Against intuitive technology

“I want my technology to be intuitive” is a statement that has always irked me. Musing over why I can feel my eye twitching when I hear it I realised that ‘intuitive’ is a proxy for ‘I don’t want to think about the technology’. The assumption being that the tech is only there to facilitate at task. Presumably this task mirrors something the individual has done many times before in analogue form giving them the ability to intuit the process. For example, paying a bill or writing a report. “I don’t want the technology to get in the way of what I’m trying to achieve” being the sibling of the ‘intuitive’ comment.

Baby with iPad
Proof that bright lights are attractive to babies. (CC – lynnmarentette)

What many call intuition in their lives is almost always something that has been learnt. Beyond basic responses, such as a baby throwing its arms out (the Moro reflex – although here I may have moved from intuition to instinct), much of what we think of as intuition is simply stuff-we-have-learned-and-then-forgotten-we-learned. Knowing that the Diskette symbol means ‘save’ is not intuitive, especially as the skeuomorphism of our icons slips a generation and becomes wholly abstract.  More fundamentally, a Diskette might be the symbol for ‘save’ but what does ‘save’ mean? It’s certainly not an intuitive concept in the non-physical milieu of the digital where we have to create our own mental maps of where information is located and how it’s curated.

To my mind the most successful ‘intuitive’ aspect of contemporary technology is its ability to support modes of consumption. Adverts for the Kindle Fire phone show beautiful people using the technology to buy goods and services in a variety of ways which smoothly align to their beautiful lives. It’s hardly surprising that the dominant ideology of capitalism should be mirrored in the technology so successfully and received as ‘good design’ or ‘intuitive’ rather than ‘learnt’ or ‘programmed’.

What does it mean when the technological process many find the most intuitive is buying something from Amazon or seeking out information using a search engine that primarily exists to target adverts? The same applies with individual production online, as for most this involves packaging their identity into neat slices for others to consume via Social Media.

This is what comes to my mind when I’m asked why all technology isn’t more intuitive. For me learning the technology is part of the larger learning process. In an educational context there are many occasions when I don’t want the tech to be transparent, I want it to be questioned.

In the creative sphere nobody complains that software such as Photoshop or Final Cut are complex and require tutorials and workshops to master. It’s recognised that they’re powerful tools which need to be understood before they can be harnessed or appropriated. For example, we know that if we don’t get to grips with Photoshop the result is a dumb replication of a particular aesthetic (or Instagram as it’s known).  Photographers and filmmakers don’t expect the technology they use to be intuitive, they expect to be powerful, requiring effort to learn and to bend it to produce the results they desire.

It’s likely that this use of ‘intuitive’ in educational circles comes from writing being the predominant mode of production.
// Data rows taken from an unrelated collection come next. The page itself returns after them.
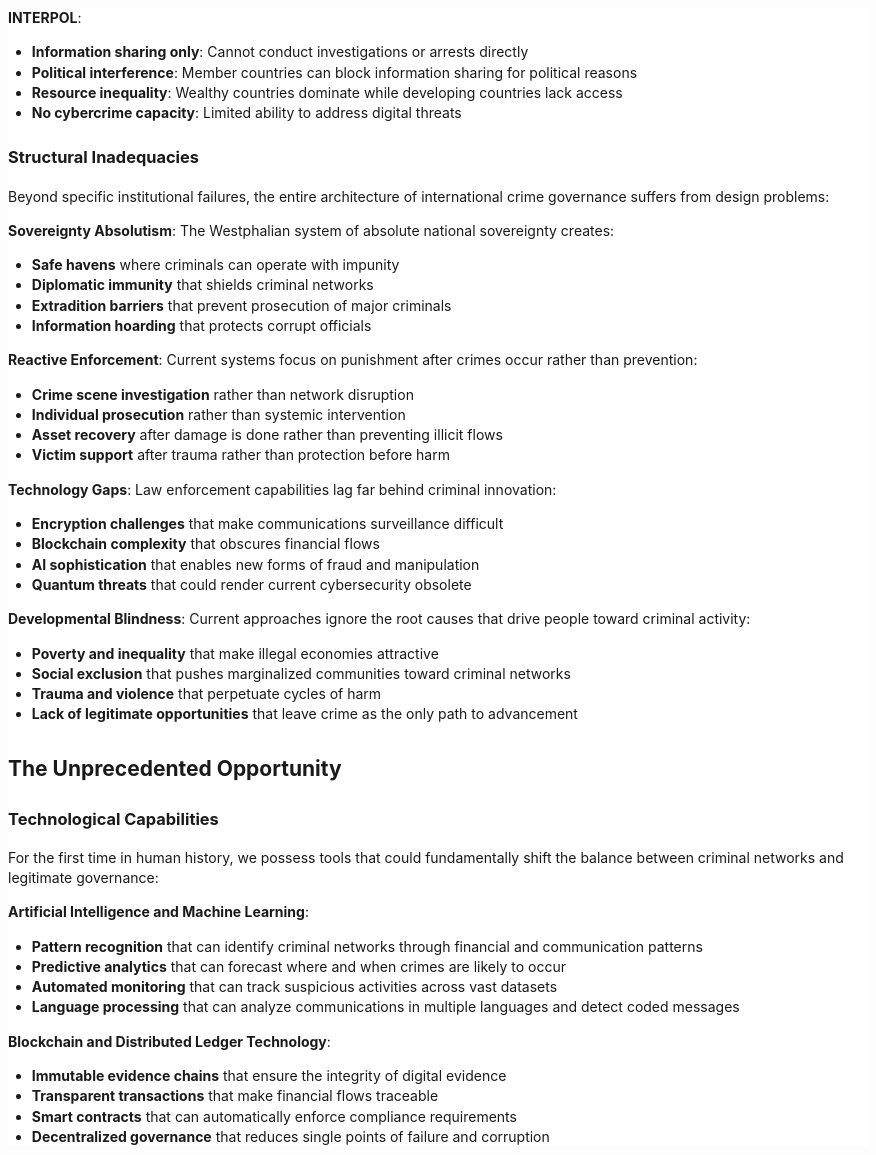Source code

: **INTERPOL**:
- **Information sharing only**: Cannot conduct investigations or arrests directly
- **Political interference**: Member countries can block information sharing for political reasons
- **Resource inequality**: Wealthy countries dominate while developing countries lack access
- **No cybercrime capacity**: Limited ability to address digital threats

### Structural Inadequacies

Beyond specific institutional failures, the entire architecture of international crime governance suffers from design problems:

**Sovereignty Absolutism**: The Westphalian system of absolute national sovereignty creates:
- **Safe havens** where criminals can operate with impunity
- **Diplomatic immunity** that shields criminal networks
- **Extradition barriers** that prevent prosecution of major criminals
- **Information hoarding** that protects corrupt officials

**Reactive Enforcement**: Current systems focus on punishment after crimes occur rather than prevention:
- **Crime scene investigation** rather than network disruption
- **Individual prosecution** rather than systemic intervention
- **Asset recovery** after damage is done rather than preventing illicit flows
- **Victim support** after trauma rather than protection before harm

**Technology Gaps**: Law enforcement capabilities lag far behind criminal innovation:
- **Encryption challenges** that make communications surveillance difficult
- **Blockchain complexity** that obscures financial flows
- **AI sophistication** that enables new forms of fraud and manipulation
- **Quantum threats** that could render current cybersecurity obsolete

**Developmental Blindness**: Current approaches ignore the root causes that drive people toward criminal activity:
- **Poverty and inequality** that make illegal economies attractive
- **Social exclusion** that pushes marginalized communities toward criminal networks
- **Trauma and violence** that perpetuate cycles of harm
- **Lack of legitimate opportunities** that leave crime as the only path to advancement

## <a id="the-opportunity"></a>The Unprecedented Opportunity

### Technological Capabilities

For the first time in human history, we possess tools that could fundamentally shift the balance between criminal networks and legitimate governance:

**Artificial Intelligence and Machine Learning**:
- **Pattern recognition** that can identify criminal networks through financial and communication patterns
- **Predictive analytics** that can forecast where and when crimes are likely to occur
- **Automated monitoring** that can track suspicious activities across vast datasets
- **Language processing** that can analyze communications in multiple languages and detect coded messages

**Blockchain and Distributed Ledger Technology**:
- **Immutable evidence chains** that ensure the integrity of digital evidence
- **Transparent transactions** that make financial flows traceable
- **Smart contracts** that can automatically enforce compliance requirements
- **Decentralized governance** that reduces single points of failure and corruption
Obviously as with any form of literacy writing must be learnt but the physical tools required to realise ideas in this mode are relatively simple. Bounce that into digital technology and you have MS Office Word which at its core is a straight reflection of the physical paradigm. This I suspect is where most people who demand ‘intuitive’ are coming from, they are not considering the possibility that some technologies operate in new paradigms that cannot be tenuously mapped back to existing practices. New modes of practice need to be developed in these cases. The manner in which technology can call us to question and adapt our practices by getting-in-the-way is the muse for much creativity and innovation.
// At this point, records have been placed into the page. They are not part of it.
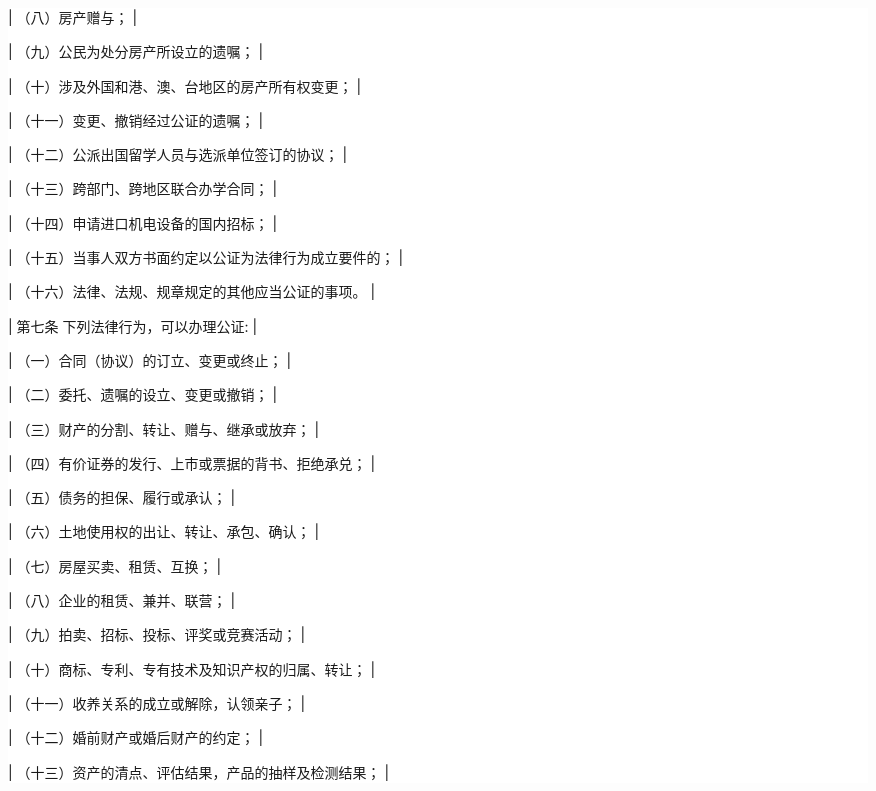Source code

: | （八）房产赠与； |

| （九）公民为处分房产所设立的遗嘱； |

| （十）涉及外国和港、澳、台地区的房产所有权变更； |

| （十一）变更、撤销经过公证的遗嘱； |

| （十二）公派出国留学人员与选派单位签订的协议； |

| （十三）跨部门、跨地区联合办学合同； |

| （十四）申请进口机电设备的国内招标； |

| （十五）当事人双方书面约定以公证为法律行为成立要件的； |

| （十六）法律、法规、规章规定的其他应当公证的事项。 |

| 第七条 下列法律行为，可以办理公证: |

| （一）合同（协议）的订立、变更或终止； |

| （二）委托、遗嘱的设立、变更或撤销； |

| （三）财产的分割、转让、赠与、继承或放弃； |

| （四）有价证券的发行、上市或票据的背书、拒绝承兑； |

| （五）债务的担保、履行或承认； |

| （六）土地使用权的出让、转让、承包、确认； |

| （七）房屋买卖、租赁、互换； |

| （八）企业的租赁、兼并、联营； |

| （九）拍卖、招标、投标、评奖或竞赛活动； |

| （十）商标、专利、专有技术及知识产权的归属、转让； |

| （十一）收养关系的成立或解除，认领亲子； |

| （十二）婚前财产或婚后财产的约定； |

| （十三）资产的清点、评估结果，产品的抽样及检测结果； |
I don’t want technology to be ‘transparent’ – a bland tool which supports practices we already understand. I want it to be challenging, I want it to inspire by being unexpected, open enough to be appropriated in new ways by intelligent, engaged individuals. Learning the technology, learning how it can be appropriated, recontexualised,  disrupted, abused and used is part of the process of education not something that should be designed out.